Pour qu'il y ait paranoïa avec perte de contact avec la réalité, délires et crises de violence aïgues, il faut qu'il y ait un terrain, une fragilité biologique et des facteurs psychologiques environnementaux; s'il n'y a que l'un des deux, et la personne reste connectée avec le réel et ne part pas du "coté obscure", de l'autre coté de la réalité.

Je pense qu'à bien des égards ma mère a détruit ma soeur, car elle refusait de rentrer dans les schémas qui étaient les siens.Je n'en veux pas à ma mère, tant elle est aimante, tant elle souhaite le bonheur de ses enfants. Elle a fait du mieux qu'elle a pu. Néanmoins, je suis convaincu qu'inconsciemment elle a détruit Claude. Elle voulait éliminer les aspects de sa personnalité qu'elle pensait inadéquate, inadaptée et déplaisante pour elle. Ma mère reporduisait les schémas d'éducation de sa famille. Entendons nous bien, je ne suis pas un psychanalysant qui ramène tout à la mère et qui pense que l'oedipe, etc. soit le noeud de toutes les questions psychiques, loin de là. En revanche, à la lumière des travaux de Bowlby et de l'école de Palo Alto, ou même du Darwinisme, je suis convaincu que la mère a un rôle clé dans l'épanouissement de l'enfant de par sa place avant et après la naissance, de même que dans les années qui suivent.

Ma mère imposait les termes et conditions de la relation et le fait toujours.
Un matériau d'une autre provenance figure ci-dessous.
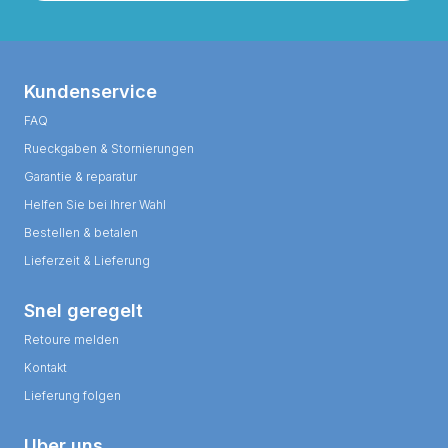
Kundenservice
FAQ
Rueckgaben & Stornierungen
Garantie & reparatur
Helfen Sie bei Ihrer Wahl
Bestellen & betalen
Lieferzeit & Lieferung
Snel geregelt
Retoure melden
Kontakt
Lieferung folgen
Uber uns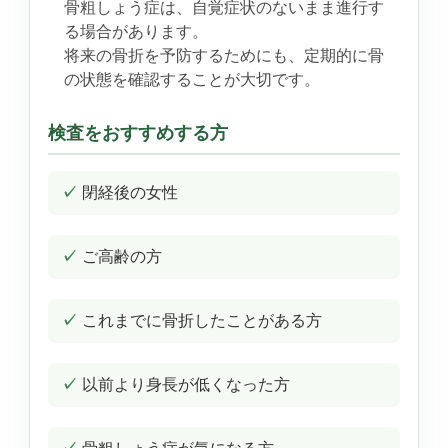
骨粗しょう症は、自覚症状のないまま進行す
る場合があります。
将来の骨折を予防するためにも、定期的に骨
の状態を確認することが大切です。
検査をおすすめする方
閉経後の女性
ご高齢の方
これまでに骨折したことがある方
以前より身長が低くなった方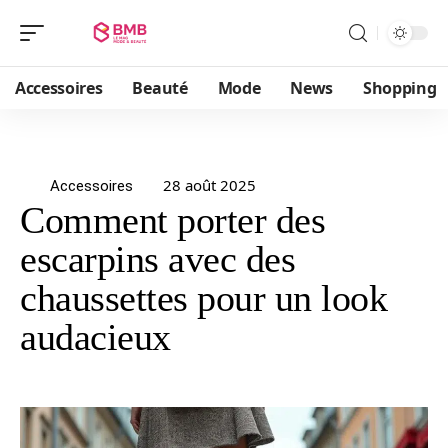
Accessoires
Beauté
Mode
News
Shopping
28 août 2025
Accessoires
Comment porter des
escarpins avec des
chaussettes pour un look
audacieux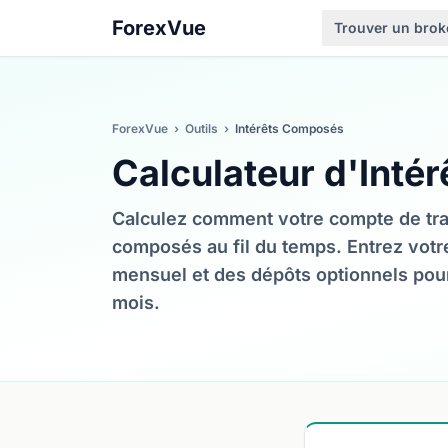
ForexVue
Trouver un brok
ForexVue
›
Outils
›
Intérêts Composés
Calculateur d'Inté
Calculez comment votre compte de tra
composés au fil du temps. Entrez votre
mensuel et des dépôts optionnels pour
mois.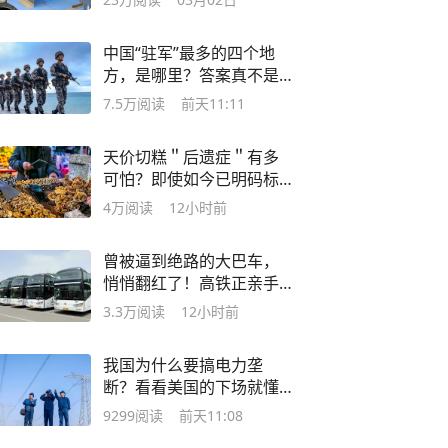
中国“驻军”最多的四个地
方，是哪里？答案真不是
北上广！
7.5万
阅读
前天11:11
天价切糕＂后遗症＂有多
可怕？即使如今已明码标
价，也无人问津
4万
阅读
12小时前
曾被逼到绝路的大巴车，
悄悄翻红了！高铁正亲手
把固有客流送给它
3.3万
阅读
12小时前
我国为什么要搞电力垄
断？看看美国的下场就懂
了
9299
阅读
前天11:08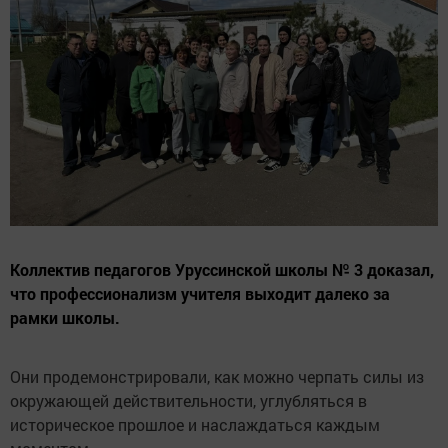
Коллектив педагогов Уруссинской школы № 3 доказал,
что профессионализм учителя выходит далеко за
рамки школы.
Они продемонстрировали, как можно черпать силы из
окружающей действительности, углубляться в
историческое прошлое и наслаждаться каждым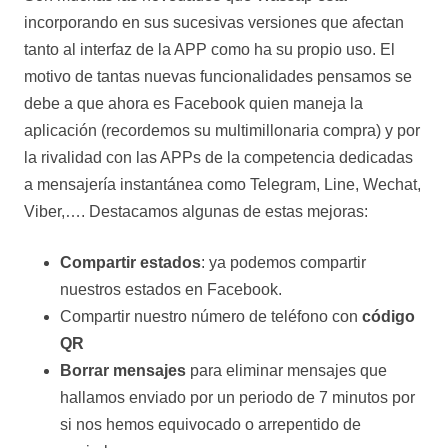
incorporando en sus sucesivas versiones que afectan
tanto al interfaz de la APP como ha su propio uso. El
motivo de tantas nuevas funcionalidades pensamos se
debe a que ahora es Facebook quien maneja la
aplicación (recordemos su multimillonaria compra) y por
la rivalidad con las APPs de la competencia dedicadas
a mensajería instantánea como Telegram, Line, Wechat,
Viber,…. Destacamos algunas de estas mejoras:
Compartir estados
: ya podemos compartir
nuestros estados en Facebook.
Compartir nuestro número de teléfono con
código
QR
Borrar mensajes
para eliminar mensajes que
hallamos enviado por un periodo de 7 minutos por
si nos hemos equivocado o arrepentido de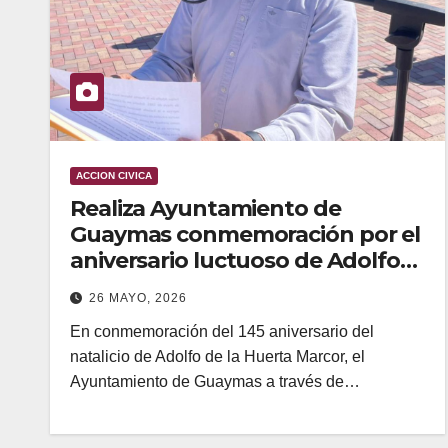
ACCION CIVICA
Realiza Ayuntamiento de
Guaymas conmemoración por el
aniversario luctuoso de Adolfo
de la Huerta
26 MAYO, 2026
En conmemoración del 145 aniversario del
natalicio de Adolfo de la Huerta Marcor, el
Ayuntamiento de Guaymas a través de…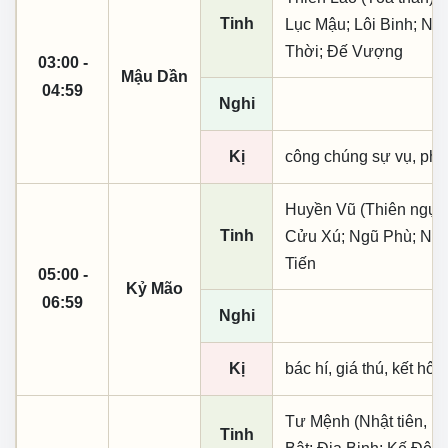
Tinh
Lục Mậu; Lôi Binh; Ng
Thời; Đế Vượng
03:00 -
Mậu Dần
04:59
Nghi
Kị
công chúng sự vụ, phó
Huyền Vũ (Thiên ngục)
Tinh
Cửu Xú; Ngũ Phù; Nhật
Tiến
05:00 -
Kỷ Mão
06:59
Nghi
Kị
bác hí, giá thú, kết hôn
Tư Mệnh (Nhật tiên, p
Tinh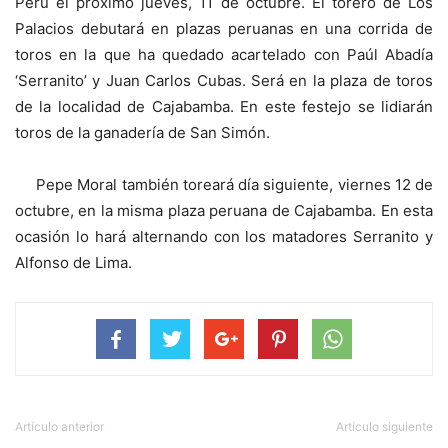
Perú el próximo jueves, 11 de octubre. El torero de Los
Palacios debutará en plazas peruanas en una corrida de
toros en la que ha quedado acartelado con Paúl Abadía
‘Serranito’ y Juan Carlos Cubas. Será en la plaza de toros
de la localidad de Cajabamba. En este festejo se lidiarán
toros de la ganadería de San Simón.
Pepe Moral también toreará día siguiente, viernes 12 de
octubre, en la misma plaza peruana de Cajabamba. En esta
ocasión lo hará alternando con los matadores Serranito y
Alfonso de Lima.
Artículo anterior
Artículo siguiente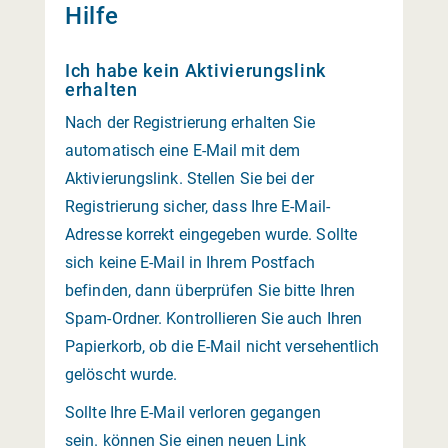
Hilfe
Ich habe kein Aktivierungslink
erhalten
Nach der Registrierung erhalten Sie
automatisch eine E-Mail mit dem
Aktivierungslink. Stellen Sie bei der
Registrierung sicher, dass Ihre E-Mail-
Adresse korrekt eingegeben wurde. Sollte
sich keine E-Mail in Ihrem Postfach
befinden, dann überprüfen Sie bitte Ihren
Spam-Ordner. Kontrollieren Sie auch Ihren
Papierkorb, ob die E-Mail nicht versehentlich
gelöscht wurde.
Sollte Ihre E-Mail verloren gegangen
sein. können Sie einen neuen Link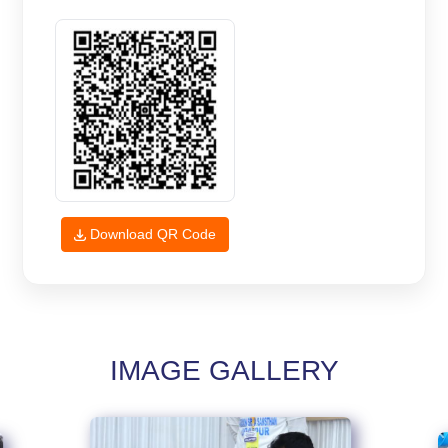
Download QR Code
IMAGE GALLERY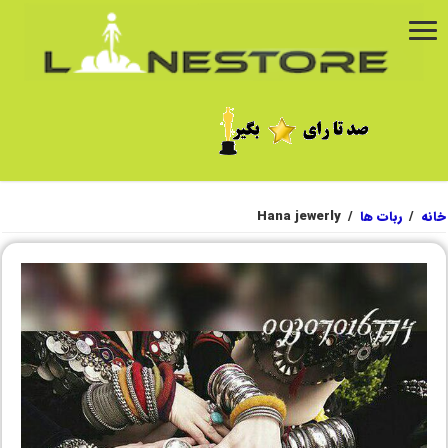
خانه
/
ربات ها
/
Hana jewerly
Ma soeur le refusait et s'opposait enfant. A l'adolescence, le conflit a tourné à la paranoïa. Claude a intellectualisé le conflit et a protégé son ego, son moi en se voyant exceptionnelle en y ajoutant le délire du complot contre elle. Elle a installé une paranoïa dont elle n'est sortie que par le suicide. Elle n'avait pas beaucoup de choix dans la relation : soit elle acceptait les termes de la relation imposés par ma mère et niait complètement sa personnalité profonde, soit elle entrait en conflit. Elle ne pouvait concevoir de simplement mettre beaucoup de distance avec ma mère comme je l'ai fait pour me protéger. La seule distance qu'elle a su mettre fut de mettre fin à ses jours.

Je me souviens d'un psychiatre qui m'avait demandé "pourquoi ce fut votre soeur et pas vous ?" à l'époque je ne savais que répondre aujourd'hui j''ai une vision plus claire. Il y a plusieurs facteurs qui pourraient l'expliquer sans que je ne puisse avoir aucune certitude : le terrain biologique, la place dans la fratrie et le fait que je sois un garçon. Une fille et un garçon n'ont pas du tout le même rapport à leur mère. Il y a moins de conflits ouverts.
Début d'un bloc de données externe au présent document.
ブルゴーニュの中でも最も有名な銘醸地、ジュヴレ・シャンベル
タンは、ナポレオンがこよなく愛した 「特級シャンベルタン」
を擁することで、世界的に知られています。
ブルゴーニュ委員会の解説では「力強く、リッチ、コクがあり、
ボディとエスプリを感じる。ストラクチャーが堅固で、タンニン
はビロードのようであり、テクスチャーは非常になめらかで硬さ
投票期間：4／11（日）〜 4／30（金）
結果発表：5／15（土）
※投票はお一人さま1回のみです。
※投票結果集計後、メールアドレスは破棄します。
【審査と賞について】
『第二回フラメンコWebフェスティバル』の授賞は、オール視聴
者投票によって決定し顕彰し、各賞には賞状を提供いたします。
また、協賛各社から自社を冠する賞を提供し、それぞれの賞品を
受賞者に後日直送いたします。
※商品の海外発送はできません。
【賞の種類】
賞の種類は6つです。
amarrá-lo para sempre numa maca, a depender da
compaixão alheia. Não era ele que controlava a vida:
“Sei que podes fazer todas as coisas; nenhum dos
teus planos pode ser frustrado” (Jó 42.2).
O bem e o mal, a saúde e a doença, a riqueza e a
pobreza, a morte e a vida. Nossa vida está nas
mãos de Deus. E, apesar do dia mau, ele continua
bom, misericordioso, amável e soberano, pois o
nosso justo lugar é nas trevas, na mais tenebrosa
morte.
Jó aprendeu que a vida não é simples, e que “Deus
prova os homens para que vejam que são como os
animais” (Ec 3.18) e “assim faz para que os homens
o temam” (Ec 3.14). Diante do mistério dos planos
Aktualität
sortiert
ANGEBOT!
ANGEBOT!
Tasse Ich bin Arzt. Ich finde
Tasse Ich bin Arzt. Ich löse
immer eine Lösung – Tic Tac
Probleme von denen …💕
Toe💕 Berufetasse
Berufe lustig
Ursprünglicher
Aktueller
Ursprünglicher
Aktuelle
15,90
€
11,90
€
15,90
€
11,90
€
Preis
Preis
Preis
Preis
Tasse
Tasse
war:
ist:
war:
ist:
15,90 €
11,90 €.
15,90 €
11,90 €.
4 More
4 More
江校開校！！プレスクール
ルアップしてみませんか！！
La relation à ma mère m'a laissé des angoisses profondes, qui font que je me réveille avec la boule au ventre, le lit trempé de sueur. J'en prends de plus en plus conscience, et m'en libère petit à petit. Je ne suis pas devenu paranoïaque, en tout cas, ma folie normale m'a permis de vivre en bonne entente avec la majorité de mon entourage.